__Directive__: Among the records that follow, find each line holding the word "Dave" and copy it.

__Raw data__:
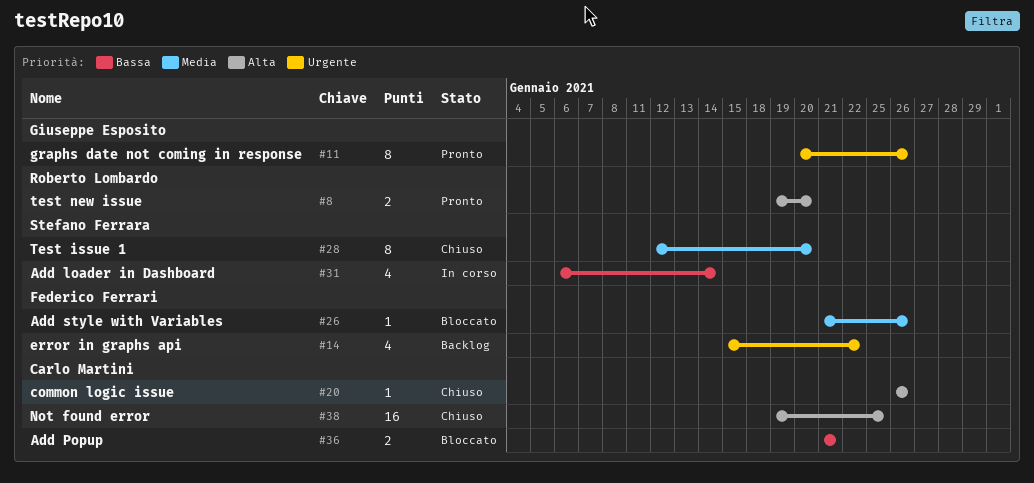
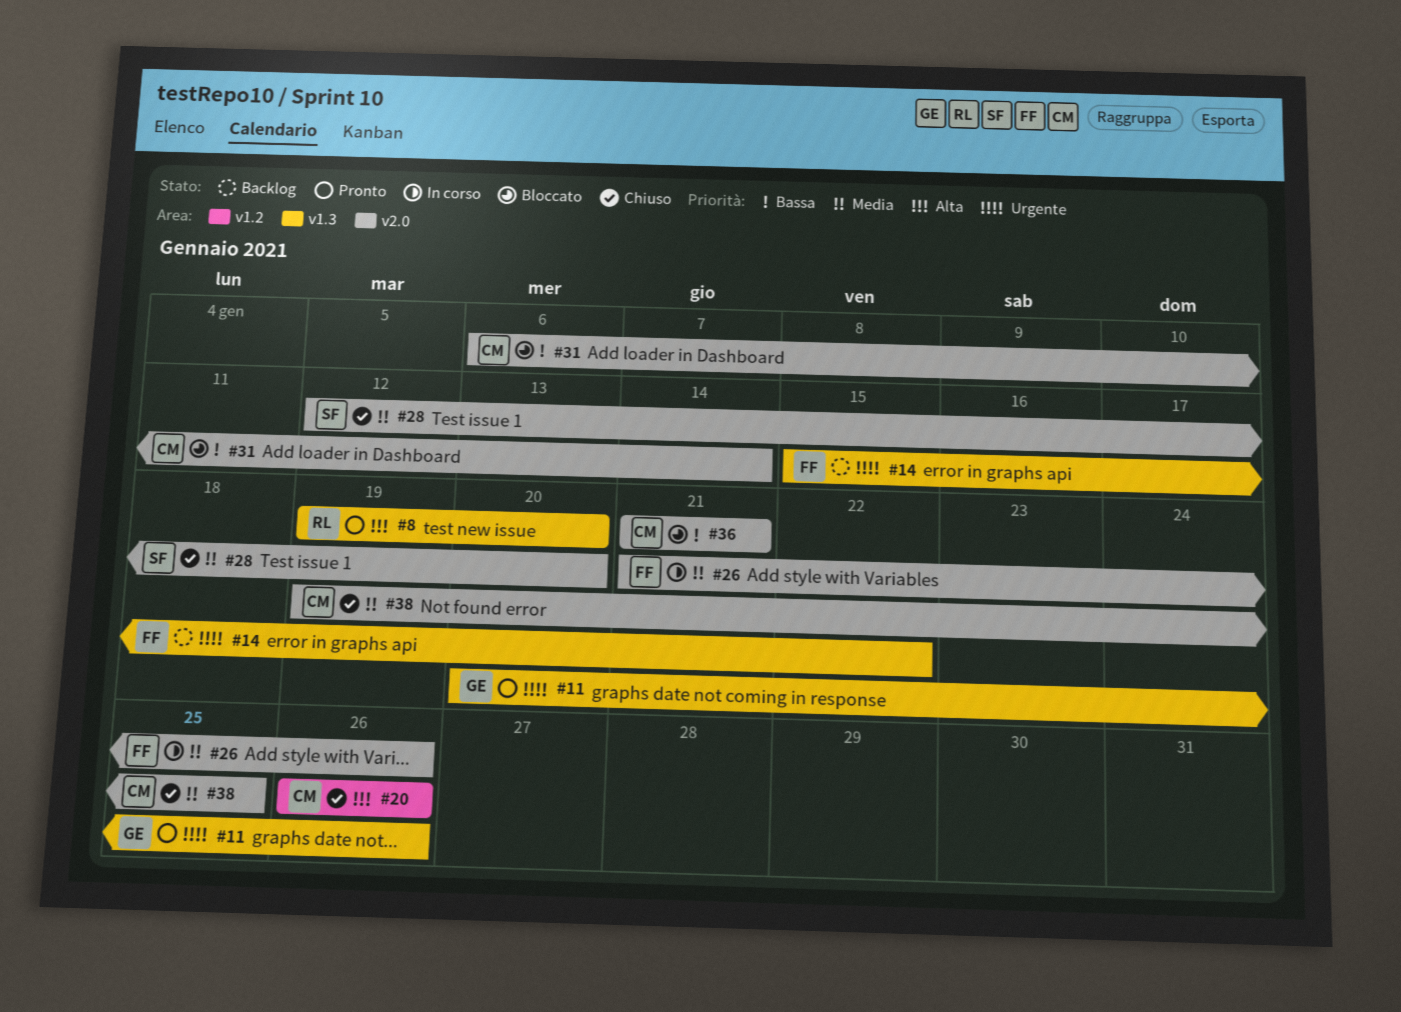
#26, status: Bloccato -> In corso
#31, status: In corso -> Bloccato
#31, owner: Stefano Ferrara -> Carlo Martini
#38, priority: Alta -> Media

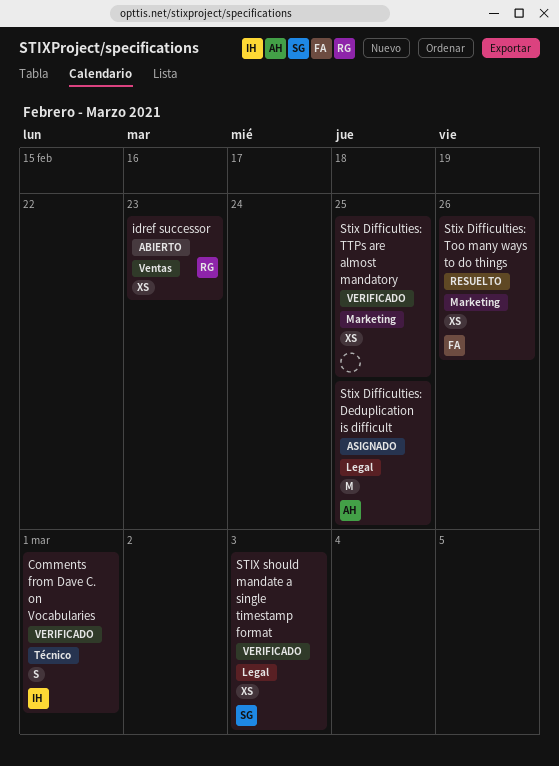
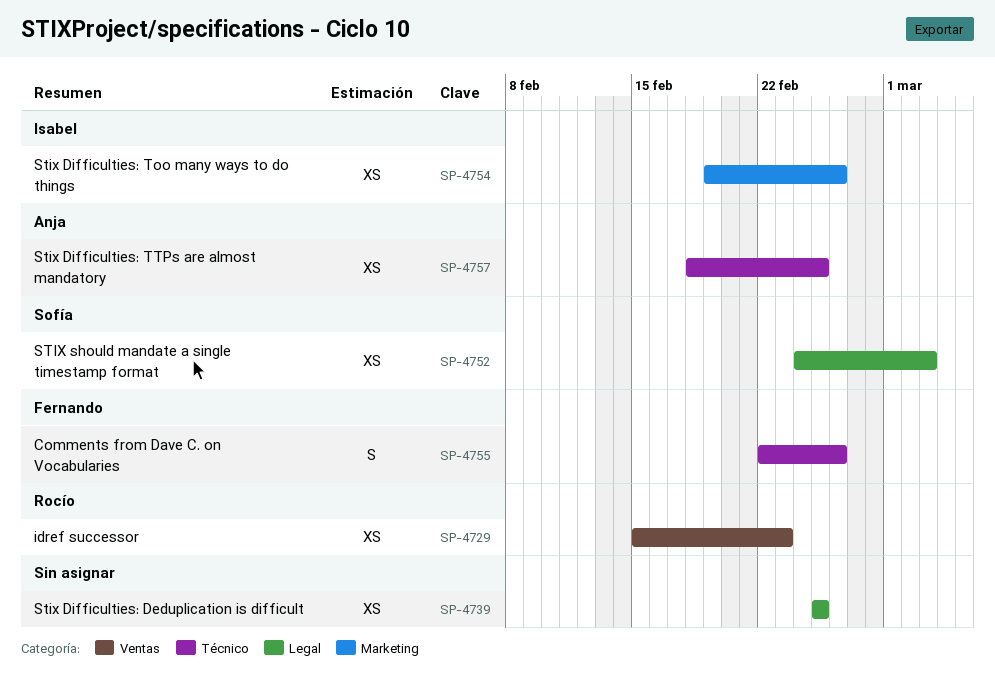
Comments from Dave C. on Vocabularies, owner: Isabel -> Fernando
Comments from Dave C. on Vocabularies, due: Mar 1 -> Feb 26
Stix Difficulties: Deduplication is difficult, owner: Anja -> none
Stix Difficulties: Deduplication is difficult, estimate: M -> XS
Stix Difficulties: Too many ways to do things, owner: Fernando -> Isabel
Stix Difficulties: TTPs are almost mandatory, owner: none -> Anja
Stix Difficulties: TTPs are almost mandatory, label: Marketing -> Técnico

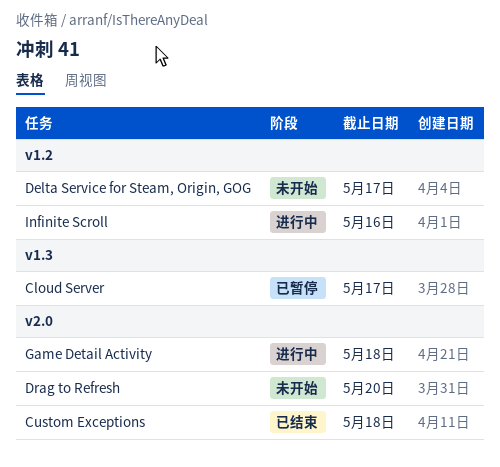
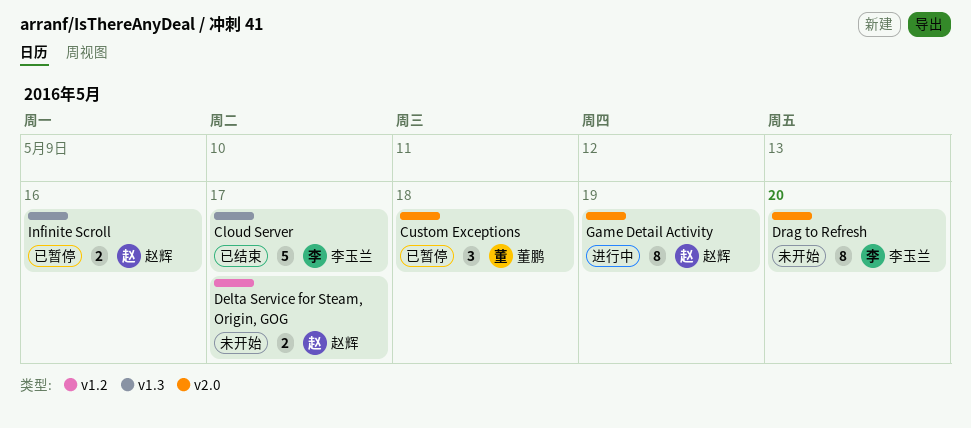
Cloud Server, status: 已暂停 -> 已结束
Custom Exceptions, status: 已结束 -> 已暂停
Game Detail Activity, due: May 18 -> May 19
Infinite Scroll, status: 进行中 -> 已暂停
Infinite Scroll, label: v1.2 -> v1.3

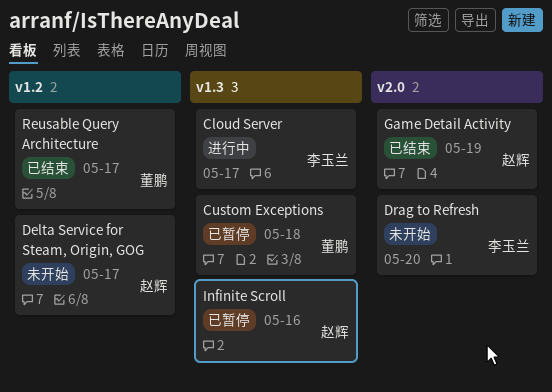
Cloud Server, status: 已结束 -> 进行中
Custom Exceptions, label: v2.0 -> v1.3
Game Detail Activity, status: 进行中 -> 已结束
Reusable Query Architecture: none -> present

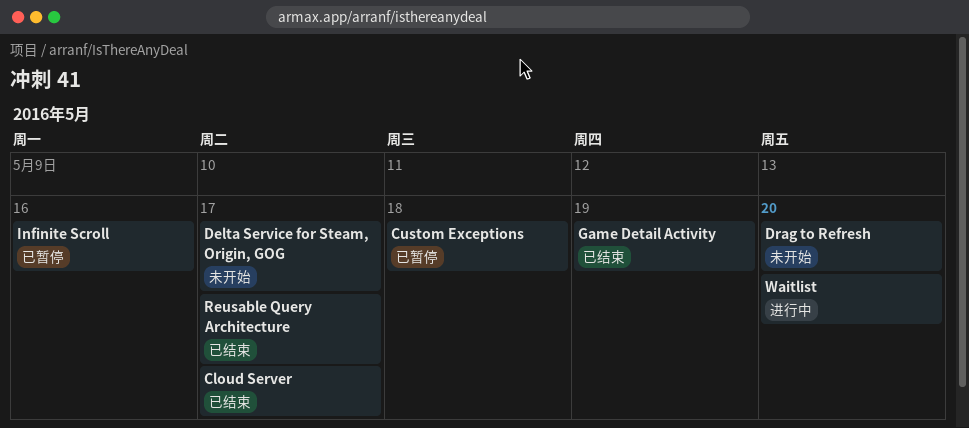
Cloud Server, status: 进行中 -> 已结束
Waitlist: none -> present

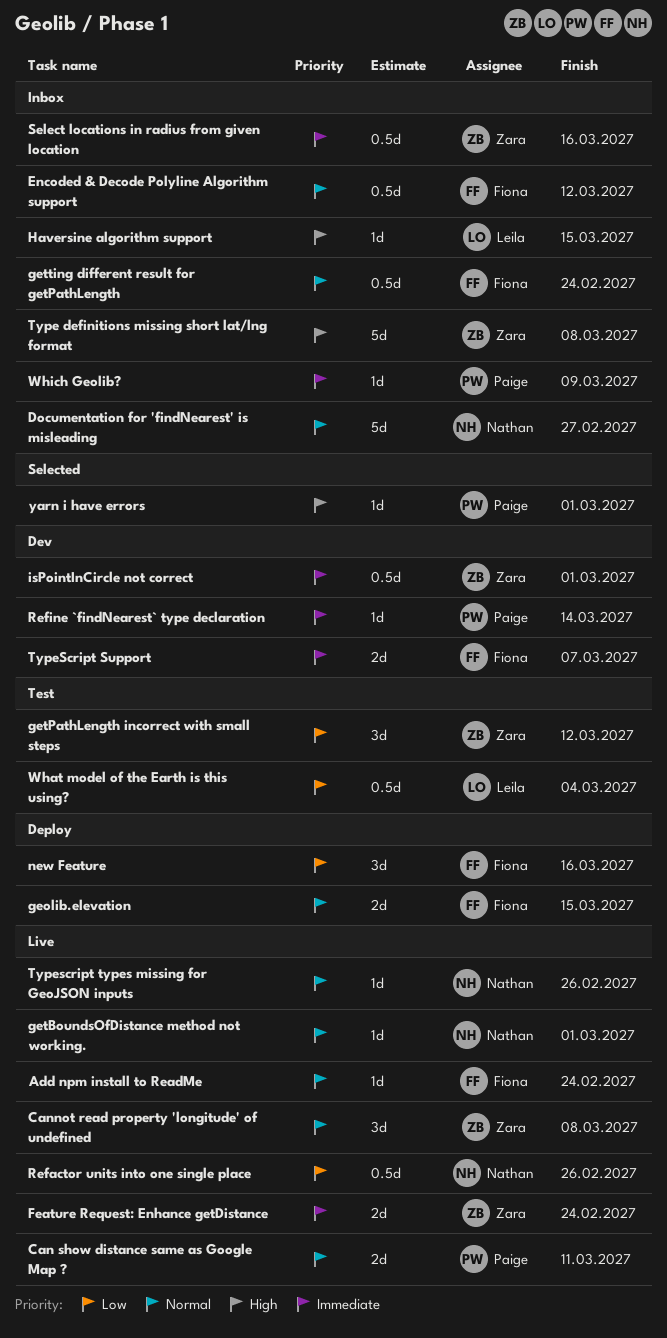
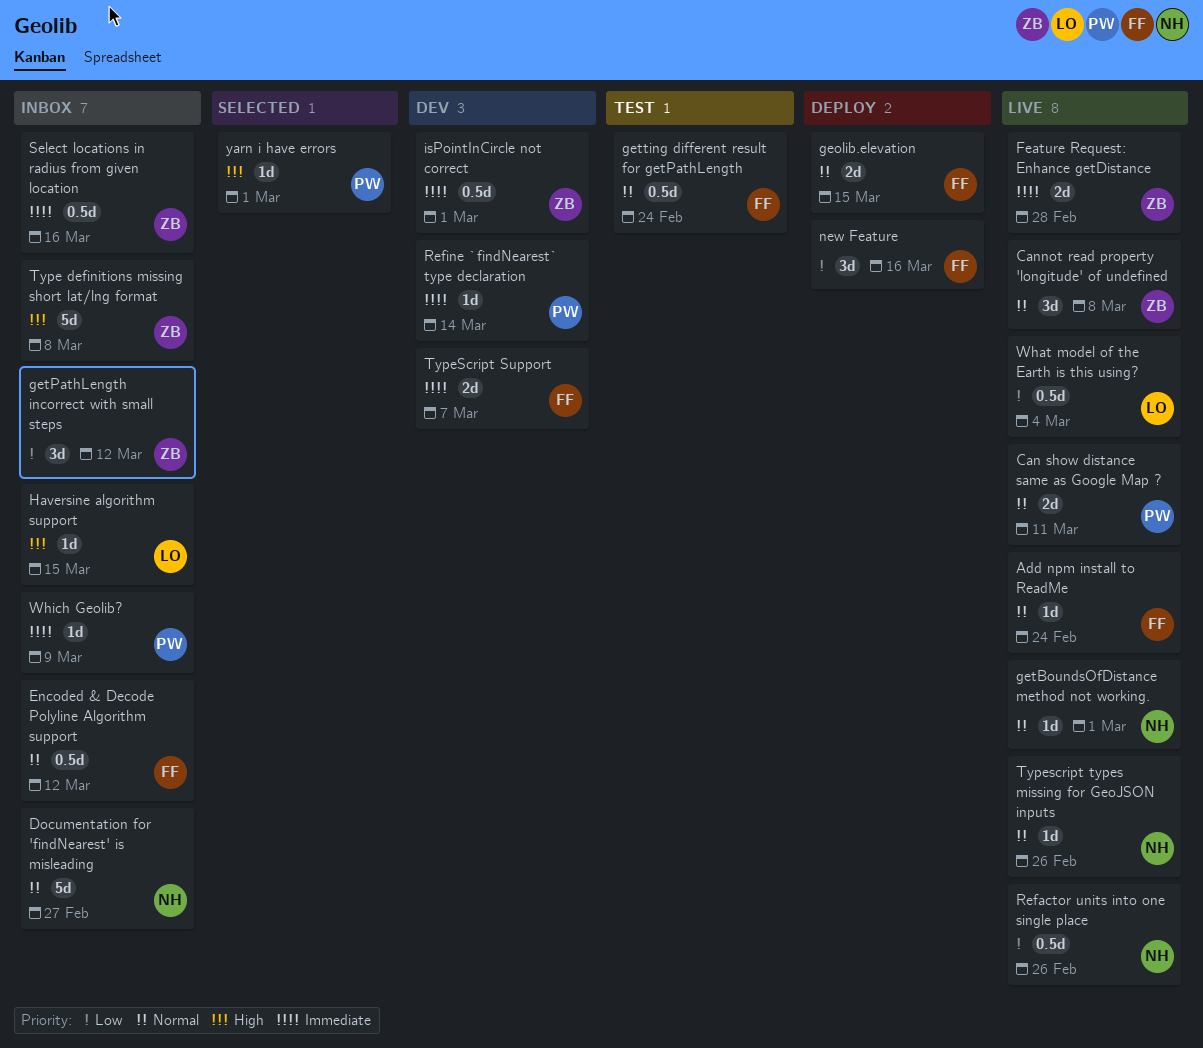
Feature Request: Enhance getDistance, due: Feb 24 -> Feb 28
getPathLength incorrect with small steps, status: Test -> Inbox
getting different result for getPathLength, status: Inbox -> Test
What model of the Earth is this using?, status: Test -> Live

__Result__:
Comments from Dave C. on Vocabularies, owner: Isabel -> Fernando
Comments from Dave C. on Vocabularies, due: Mar 1 -> Feb 26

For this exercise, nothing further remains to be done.